Psikanalizde belirti ve beden
21. Yüzyılın teknolojik ve bilimsel ilerlemesi gündelik yaşamımızı yeniden düzenledi. Sosyal medyanın bu noktadaki etkisi ilişki anlayışımızı da değiştirdi. Bu değişim birey için ideallerden ziyade bedenin, imgelerinin ve nesnelerinin temel bir referans haline gelmesine yol açtı. Bunun bir diğer sonucu ise ruhsal patolojiler ve bir patolojinin en temel yapısal unsuru olan belirtinin de biçim değiştirmesi oldu. O halde, toplumsal ve bilimsel söylemin belirtinin yapısını ve ifade biçimlerini dönüştürdüğünü söyleyebiliriz.

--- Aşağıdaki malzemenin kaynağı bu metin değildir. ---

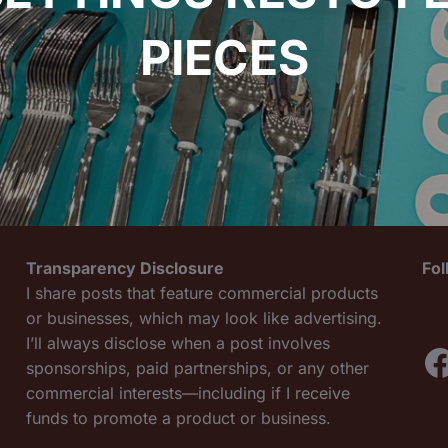
PIECES
Transparency Disclosure
Fo
I share posts that feature commercial products
or businesses, which may look like advertising.
I’ll always disclose when a post involves
F
sponsorships, paid partnerships, or any other
commercial interests—including if I receive
funds to promote a product or business.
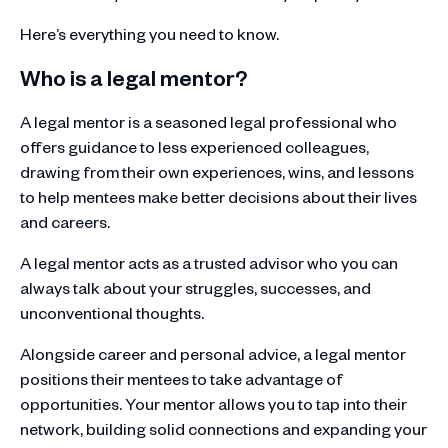
Here’s everything you need to know.
Who is a legal mentor?
A legal mentor is a seasoned legal professional who
offers guidance to less experienced colleagues,
drawing from their own experiences, wins, and lessons
to help mentees make better decisions about their lives
and careers.
A legal mentor acts as a trusted advisor who you can
always talk about your struggles, successes, and
unconventional thoughts.
Alongside career and personal advice, a legal mentor
positions their mentees to take advantage of
opportunities. Your mentor allows you to tap into their
network, building solid connections and expanding your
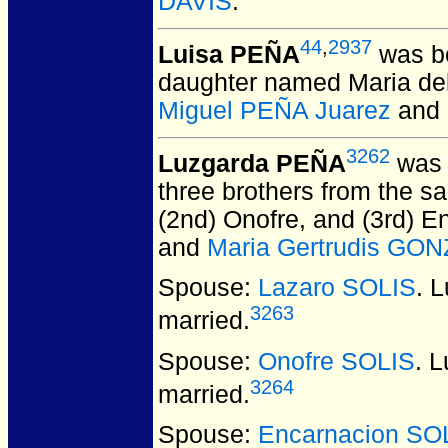
DAVIS
.
44
,
2937
Luisa PEÑA
was bo
daughter named Maria del
Miguel PEÑA Juarez
and
3262
Luzgarda PEÑA
was 
three brothers from the sa
(2nd) Onofre, and (3rd) E
and
Maria Gertrudis GO
Spouse:
Lazaro SOLIS
. 
3263
married.
Spouse:
Onofre SOLIS
. 
3264
married.
Spouse:
Encarnacion SO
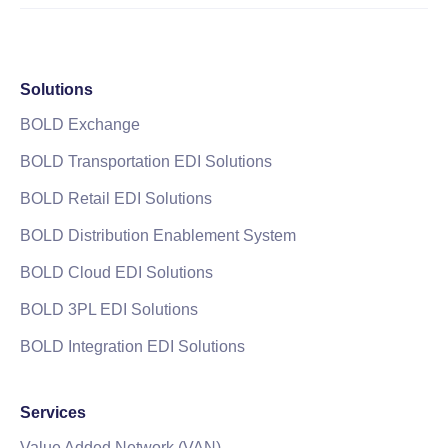
Solutions
BOLD Exchange
BOLD Transportation EDI Solutions
BOLD Retail EDI Solutions
BOLD Distribution Enablement System
BOLD Cloud EDI Solutions
BOLD 3PL EDI Solutions
BOLD Integration EDI Solutions
Services
Value Added Network (VAN)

Geçen yüzyılda, tıbbi yaklaşımdan farklılaşarak Freud, belirtinin işlevine dikkat çekmiştir. Ruhsal bir bozukluğa işaret etmenin ötesinde belirtinin, ruhsal çatışmanın bir uzlaşısı ve tıpkı rüya gibi ruhsal gerçekliğin yapıtaşı bilinçdışı bir oluşumu olduğunu ortaya koymuştur. Peki günümüzde psikanaliz belirtiye ve güncel patolojilere dair neler söyleyebilir? Hala bir bilinçdışı öznesinden söz edebilir miyiz? Seminer süresince güncel klinik deneyimlerimiz eşliğinde bu soruları tartışmaya açacağız.